Kilisenin boyunduruğu altına girmeden astronomiye merak saran durmadan okuyup araştran Bruno üzerinde yaşadığımız dünyadan daha başka dünyalar olduğunu öne sürüyor. Rüyasında onu yönlendiren iç sesiyle birlikte multi-universe teorisinden asla vazgeçmeyen Bruno kilise tarafından yakılarak ölüme mahkum ediliyor. Bruno zihnimize kazıdığımız değişmeyeceğini düşündüğümüz her şeye karşı büyük bir balyoz indiriyor. Birçok bilim adamının teorileri metotlarına kıyasla elinde kitaplar dışında bir şey olmayan bu hayalperest dahi 1600’lerin her türlü dar kalıbının kısa zamanda yıkılmasına öncülük ediyor.

Bilimin ve astronominin ilerlediği günümüze baktığımızda Bruno gibiler olmasaydı gözümüzün algılayamadığı kara deliklerin ihtimalini bile düşünemezdik. Bruno belgeselde geçen insan aklının anlamakta zorlandığı büyük çaptaki yıldız patlamalarına, Andromeda ve Samanyolu galaksilerinin birleşeceği teorilerine bir ışık tutuyor. Elinde tuttuğu meşale ile insan zihninin tıpkı evren gibi sınırlarının olmadığı teziyle bilimin böylesine gelişmesine ön ayak oluyor.

Belgeselin on üç bölümden oluşması ister istemez bize anlatmaya çalıştıkları dünyanın oluşum takvimine göndermede bulunuyor. Her ay Big Bang’den itibaren ki süreci karşımıza koyuyor. Her ay 40 milyon yılı temsil ediyor ve dünyanın 4,5 milyarlık yaşı böylelikle gözümüzün önüne seriliyor.
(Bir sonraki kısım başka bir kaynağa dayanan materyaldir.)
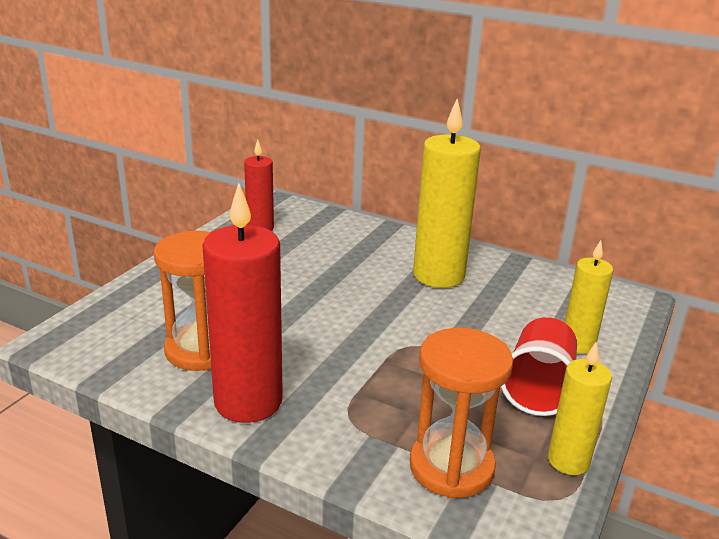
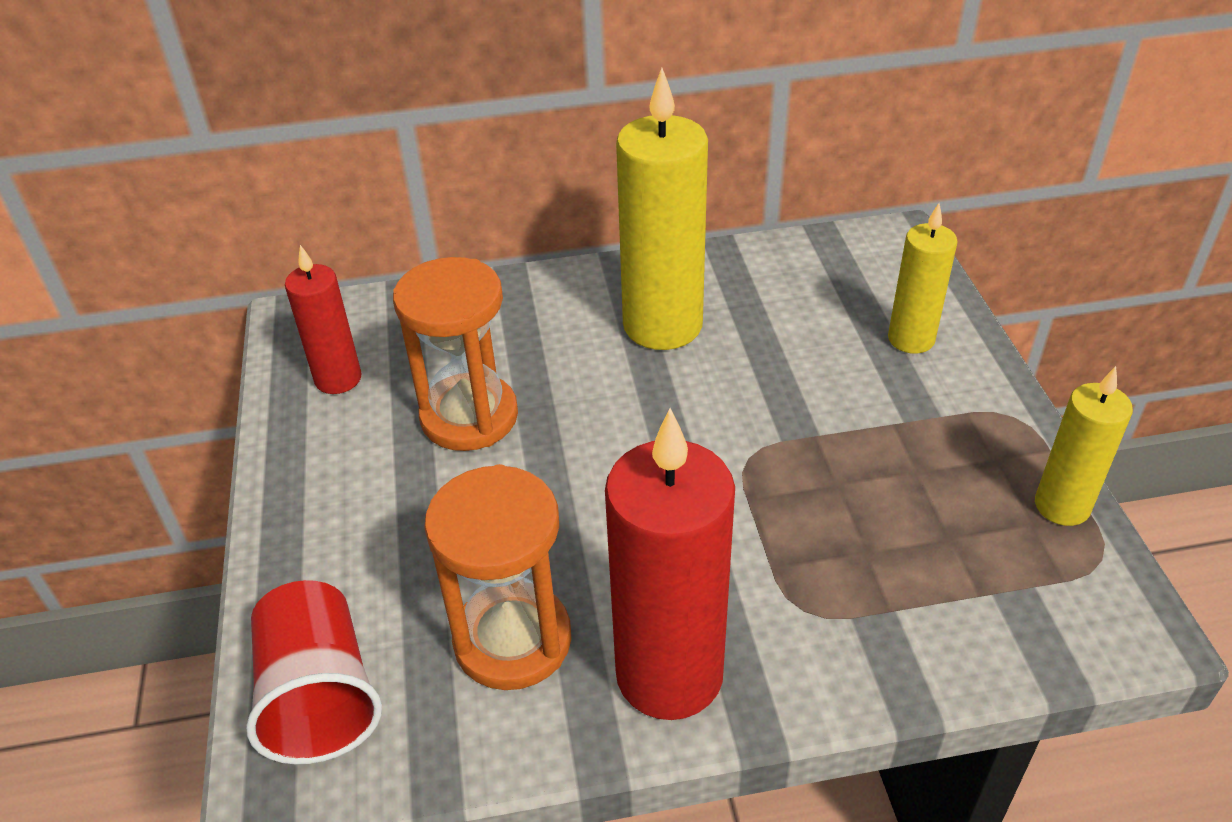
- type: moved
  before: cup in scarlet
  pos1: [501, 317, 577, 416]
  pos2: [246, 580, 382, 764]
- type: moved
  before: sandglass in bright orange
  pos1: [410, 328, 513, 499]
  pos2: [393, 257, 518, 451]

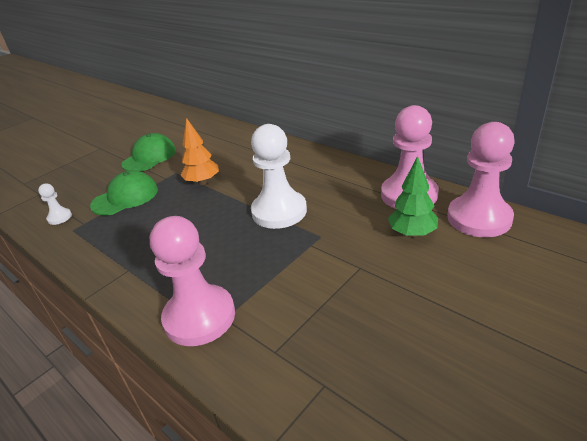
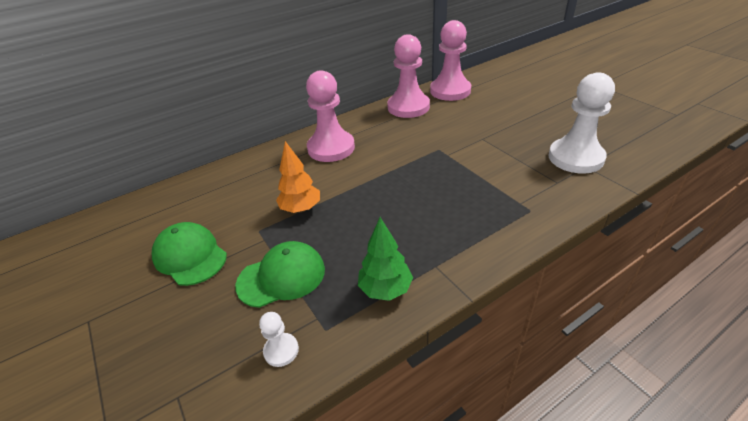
- type: turned
  before: cap in emerald
  pos1: [90, 170, 158, 215]
  pos2: [235, 241, 325, 308]
  turn: 90
- type: moved
  before: pawn in pink
  pos1: [150, 216, 235, 346]
  pos2: [306, 70, 355, 162]
- type: moved
  before: fir tree in emerald
  pos1: [388, 156, 438, 237]
  pos2: [358, 217, 413, 301]
- type: moved
  before: pawn in white
  pos1: [251, 124, 307, 229]
  pos2: [548, 72, 615, 173]

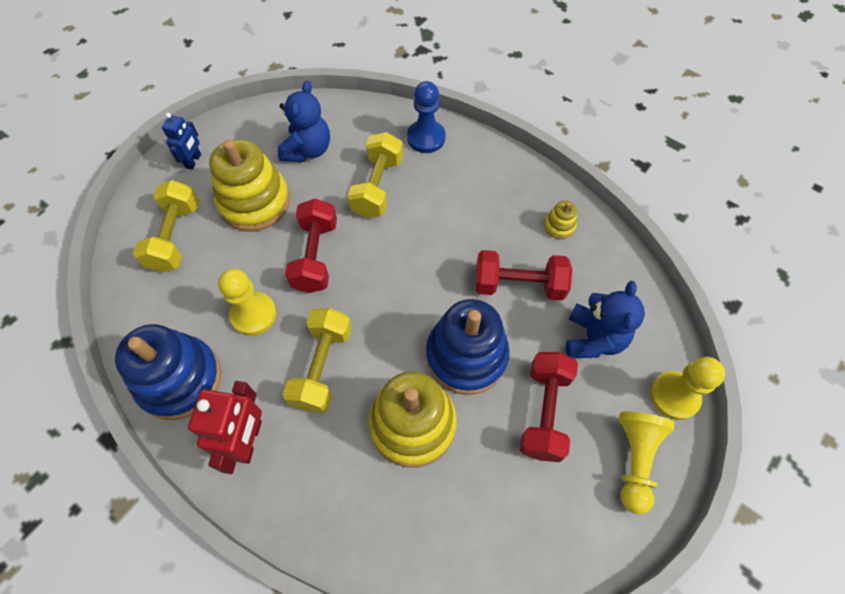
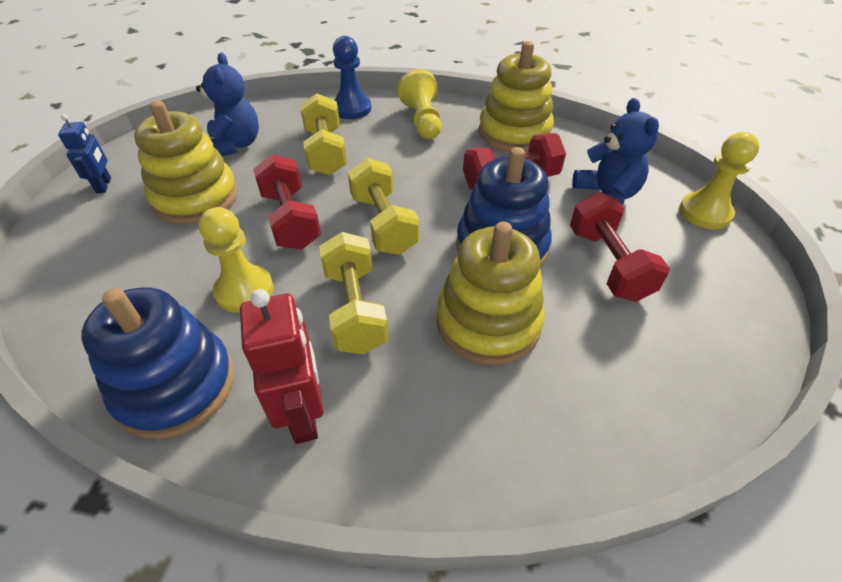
- type: moved
  before: dumbbell in bright yellow
  pos1: [133, 180, 199, 272]
  pos2: [348, 158, 420, 255]
- type: moved
  before: pawn in bright yellow
  pos1: [619, 412, 675, 514]
  pos2: [397, 69, 442, 139]
- type: resized
  before: stacking toy in bright yellow
  pos1: [544, 201, 577, 239]
  pos2: [479, 41, 554, 152]
  scale: 2.32

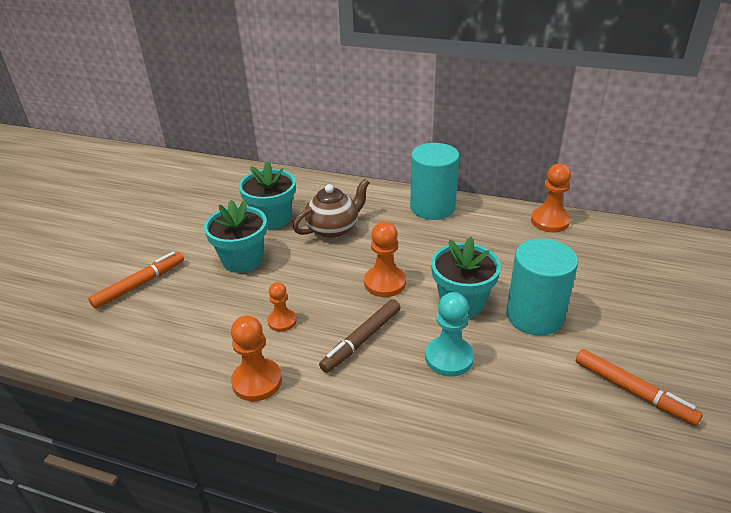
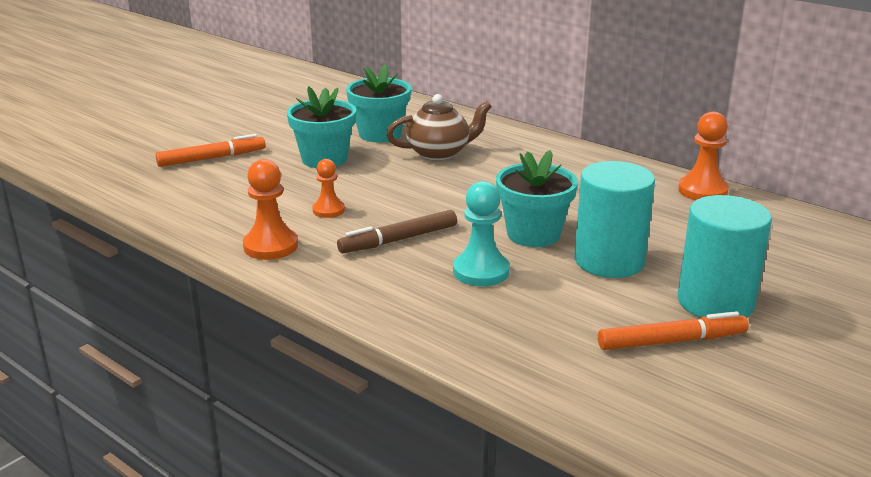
- type: turned
  before: marker pen in bright orange
  pos1: [576, 349, 703, 426]
  pos2: [598, 311, 749, 350]
  turn: -75
- type: moved
  before: cylinder shape in turquoise
  pos1: [410, 143, 459, 220]
  pos2: [678, 195, 772, 318]
- type: removed
  before: pawn in bright orange
  pos1: [364, 222, 406, 297]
Evren 13,5 milyar yaşındayken biz gözümüze ışık daha ulaşmadığı için önceki dönemleri göremiyoruz.

Işık engeline rağmen belgeselde içimizi ısıtacak bir haber var. O da insanlığın bütün izlerini içine sakladığımız Carl Sagan’ın öncülük ettiği Voyager 1 ve Voyager 2 diğer adlarıyla bildiğimiz insansız uzay sondaları. Uzayın bundan 50 yıl önce ulaşacağımızı hiç düşünmediğimiz evrenin uzak kısımlarını fethetmeye hazır olan bu iki sonda insanlığın her halini içinde barındırıyor. Üstüne diğer evrendeki yaşayanların anlayacağı şekilde kodlar kazınmış bu aracı sondalar gelecek kuşaklara bırakılabilecek en büyük hediye Tyson’a göre.

Akıl hocası Sagan’ın Jüpiter ve Satürn’ü keşfetmesi için uzaya 1977 yılında attığı bu insansız haber araçları şuan amacının çok daha ötesine gitmeyi başarıyor. Güneş sisteminden çıkmış olan sondaların bizlere ne haber getireceğini başta NASA olmak üzere hepimiz merakla bekliyoruz. Bu güzel haberle belgesel son bulsa da 13 bölümün 13 ünde de belki hiç aklımıza getirmediğimiz soruların cevaplarına ulaşabiliyoruz. Sera etkisi ozon tabakasının gördüğü hasarlara da değinen belgesel uzaktan toz bulutu gibi gözüken dünyanın ne gibi kaotik olaylarla baş ettiğini de vurguluyor.

Farkındalık yaratmak için bizi Big Bang sonrası dünyanın dengede olduğu döneme götürüyor Tyson.

Dünyanın şuan için yaşanabilecek tek gezegen. Bu nedenle karbon salınımının azalması için güneş, rüzgar enerjisi gibi yenilenebilir enerjilerin önünün açılması gerektiğini savunuyor. Soluduğumuz oksijenin eşi benzeri henüz başka bir gezegende keşfedilmedi. Belgeselin 13 bölümünü izledikten sonra rahat koltuğunuza yaslandığımızda kara delik, ufo ya da ekranda gözünüzün önünde patlayan süpernovadan korkmak yerine karbon salınımı için endişelenmeliyiz. Çünkü dünya 19. Yüzyıldan beri kendini tedavi etmek için uğraş veriyor. Gözümüzün göremediği ışınlarla, içine birçok yıldızı çekebilecek güçlükteki kara deliklerle ve dünyamızı istila edeceğini düşündüğümüz uzaylılarla o kadar dolduruyoruz ki zihnimizi her saniye kirlettiğimiz dünyanın nasıl eski dengedeki haline ulaşacağını sorgulamıyoruz.

İşte bu 13 bölümü en güzel kılan şey de geri dönüşü olmayan zaman şeridinin bizim için hangi hızda geçtiğini ve dünyada bıraktığı izlerle nasıl mücadele ettiğimizi görmemizi sağlaması. Yıldız tozunu zihnimizde ruhumuzda taşıyan biz dünyalılar kendi kaosumuzdan çıktığımız anda Tyson, Bruno ve Sagan gibilerden biri olup dünyaya saygı duyarak diğer evrenlerin arayışına çıkacağız.